Unam’s Gender Pay Gap In 2019

16 minute read

Published:

UNAM’s faculty gender pay gap in the year 2019

The gender wage gap is the average difference in income between men and women. According to the Organisation for Economic Cooperation and Development, in 2018 the gender wage gap was 13.5% globally and 14% in Mexico 1. The reasons behind the wage gap include discrimination, occupational segregation and gender roles established by society. Research studies have estimated that gender wage gaps may not disappear before 2109 2.

The National Autonomous University of Mexico (UNAM, for its acronym in Spanish) is one of the biggest universities in Latin America. More than 10,000 researchers work in UNAM’s laboratories. Because UNAM is funded by taxpayers, the University is required to release all information about contracts and wages of each faculty member. These data are available in the UNAM’s transparency website.

The current blog post describes a documented data analysis that addresses the question: Is UNAM paying its male and female faculty equally? The code to reproduce this analysis can be found in my Github account.

UNAM’s wages data

All UNAM’s wage data is publicly available. I downloaded the data corresponding to the year 2019 and saved them as tab-separated file. I did some additional data wrangling to remove non-ASCII characters and have nicer column names.

library(magrittr)

###perl -pi -e 's/[^[:ascii:]]//g' UNAM_Remuneracion-profesores_2019-09-11_21.41.55.txt 
payData <- read.delim("UNAM_Remuneracion-profesores_2019-09-11_21.41.55.txt")
payData <- payData[,vapply( payData, function(x){length(unique(x))}, numeric(1)) > 1]
payData <- payData %>%
  dplyr::rename( 
    unidad_academica=`Unidad.acadmica`, 
    nombre=`Nombre.completo.del.profesor.a`,
    apellido_paterno=`Primer.apellido.del.profesor.a`,
    apellido_materno=`Segundo.apellido.del.profesor.a`,
    contrato=`Tipo.o.nivel.de.contratacin`,
    pago_bruto=`Remuneracin.bruta`,
    pago_neto=`Remuneracin.neta`,
    estimulos=`Estmulos.correspondientes.a.los.niveles.de.contratacin`,
    pago_total=`Monto.total.percibido`)

payData <- payData %>%
  dplyr::mutate_at( 
    c("pago_bruto", "pago_neto", "pago_total"), 
    function(x){as.numeric(gsub("\\$|,", "", as.character(x)))})
payData$id <- sprintf("investigador%0.9d", seq_len(nrow(payData)))

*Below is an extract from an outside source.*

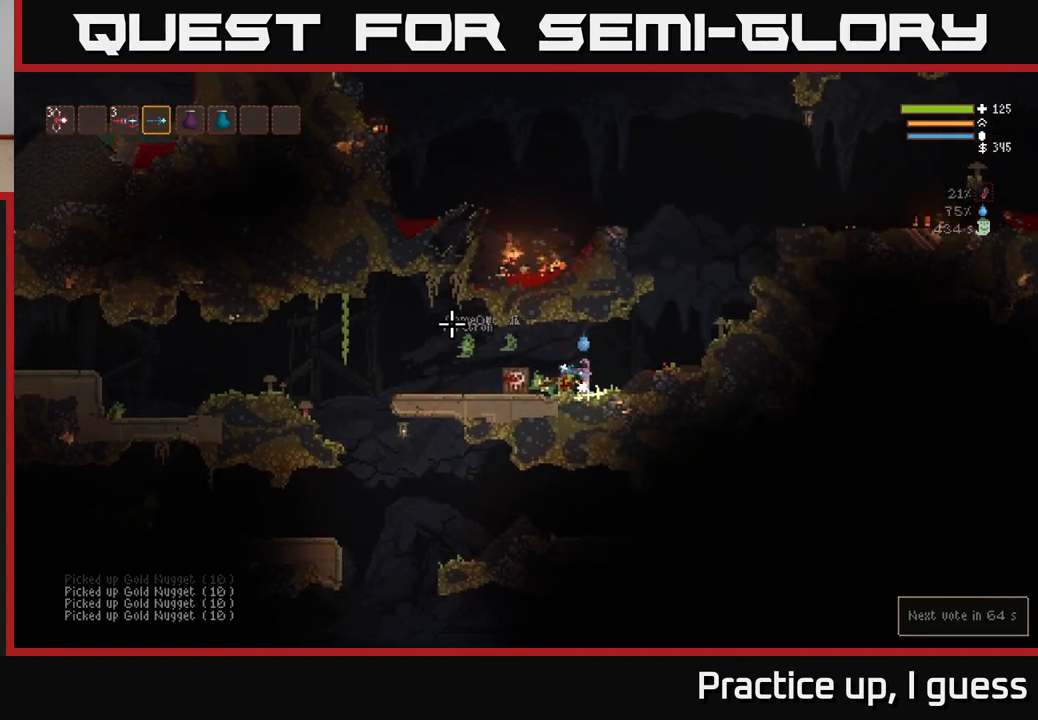
{"buttons": [], "left_stick": "left", "right_stick": "left", "events": [[233, "L2", "down"], [350, "L2", "up"]]}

payData$academic_title <- payData$contrato
payData$academic_title <- gsub( "^\\S+ (.*)$", "\\1", payData$academic_title )

These data contain information for 12,720 researchers, including full names, monthly salaries, academic ranks and academic departments.

Women constitute 45% of UNAM’s faculty

Then, I aimed at assigning gender to each faculty member based on their first names. In my first attempt, I created catalogs of masculine and feminine names by scraping data from Wikipedia (the code for that can be found here). But I was pointed to an R package called gender, which uses US social security and census data to assign a gender to names. I used the gender package because it was better and cleaner than my name catalogs.

In Mexico, it is common for people to have more than one first name and names like “María José” can be tricky, since “María” is a feminine name, “José” is a masculine name and the combination of the two, “María José”, is a name given to women. In these cases, I considered both the gender of the first first name and the consensus gender of the individual names. In general, these two strategies gave almost identical results. For researchers with a single first name, the assignment was straightforward. For researchers with more than one first name, I selected the gender of the first first name or the consensus gender of the names whenever the first first name was uninformative. Note that in my analysis, gender defaults to “man” and “woman” and as a result, I failed to include people who experience their gender identity as falling outside these two categories.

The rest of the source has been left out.